Vashti Bunyan’s life has seems something of legend.

In the mid – ‘60s, after quitting art school to focus on her music, Vashti was discovered by English Rock and Roll producer and one time manager of The Rolling Stones, Andrew Loog Oldham. Oldham got her signed to Decca, and recorded the single “Some Things Just Stick In Your Mind” written by Jagger and Richards. Though touted as the “new Marianne Faithfull” and “female Bob Dylan”, Vashti claimed to be neither. Despite such exclamations, further singles went unreleased leading to disillusionment in the music industry. So she gave the industry the forks, bought a horse and cart (as you do), and headed for Donovan’s “creative colony” on the Isle of Skye. She recorded the album, “Just Another Diamond Day” (aided by members of “The Incredible String Band” and “Fairport Convention”) which was quietly released and promptly forgotten, where Vashti faded into obscurity, with “Just Another Diamond Day” building a cult following over the years.

In the late ‘90s, after typing her name into an internet search engine, Vashti became aware of her cult status among the underground enlightened, tracked down the rights and master tapes, and re-released “Just Another Diamond Day”, to huge critical acclaim, a mere thirty years after “abandoning it and music forever”. Unless you lost your head in a ploughing accident (sorry Uncle Derrick, it had to be said), you should by now know all this.

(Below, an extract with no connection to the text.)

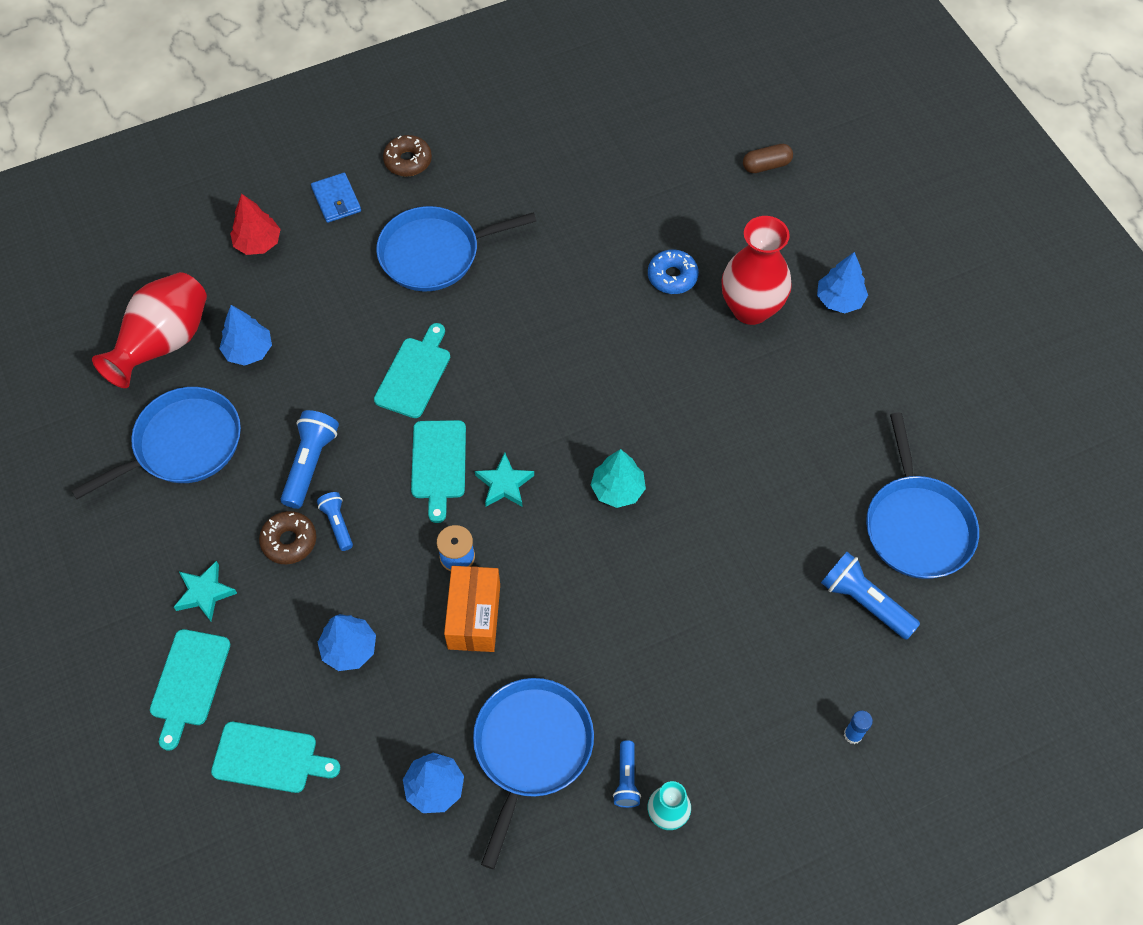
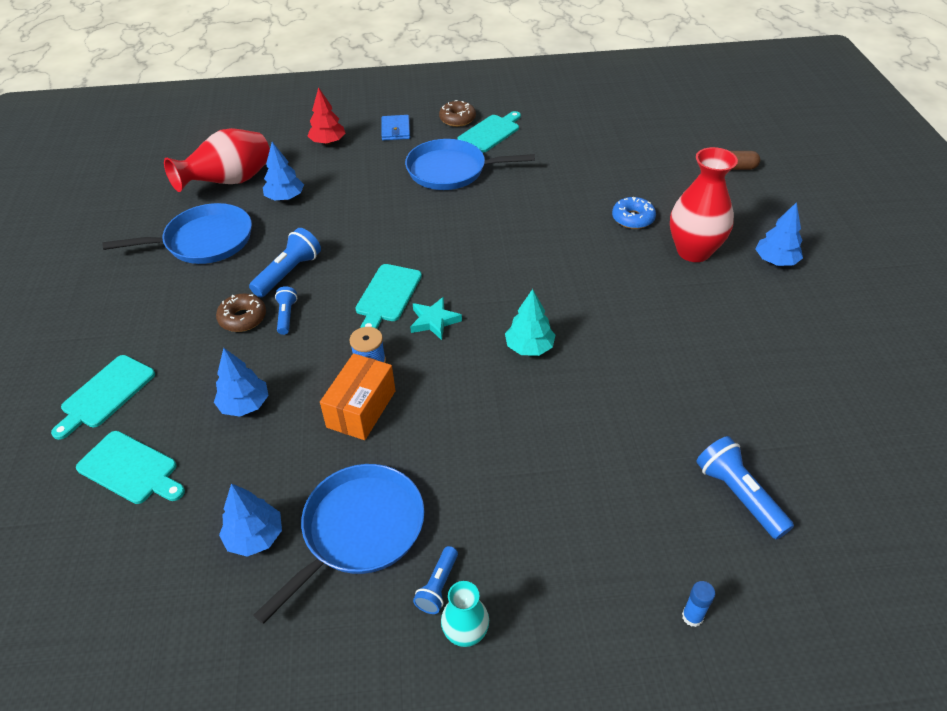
camera: 20 degrees right, 15 degrees down
turquoise star [174,561,237,621] -> none
turquoise cutting board [374,323,450,418] -> turquoise cutting board moved to [458,111,521,152]
blue pan [866,413,979,579] -> none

So one E.P. and one well received album later, Vashti has decided to re-release this compilation of her earliest recordings, in “an attempt to both open and draw a line under the past, and also to try to set the record straight about the disparity between how Vashti viewed (and still views) herself against the way she has been popularly perceived.”

So, upon the first listening of “Some Things Just Stick In Your Mind”, I am struck with the pure folk influenced innocence of the recording, laced with that beautiful alto sadness that has long been Vashti’s style. It’s typically ‘60s sounding, dreamy, melancholic, and deeply moving.

Each song seems to reflect a lonely, yet fragile hopefulness toward each step of her future, often using Europe’s imposing Winter elements as backdrops to her stories. The lyrics are honest and sensitive, unadorned yet poetic in their delivery, which was until recent years a difficult thing to find in today’s metaphor filled music.

The later demo versions of “If in Winter(100 Lovers)”, “Girl’s Song In Winter” and “The Winter Turned My Bare Bum Blue”(okay I made that last one up), sound even more intimate and attracting, with just her voice and guitar, than the produced and lightly orchestrated commercial versions. These songs seem like a prediction of the hardship she was to face in her future, and the eventual hope that she would be found again. And she was.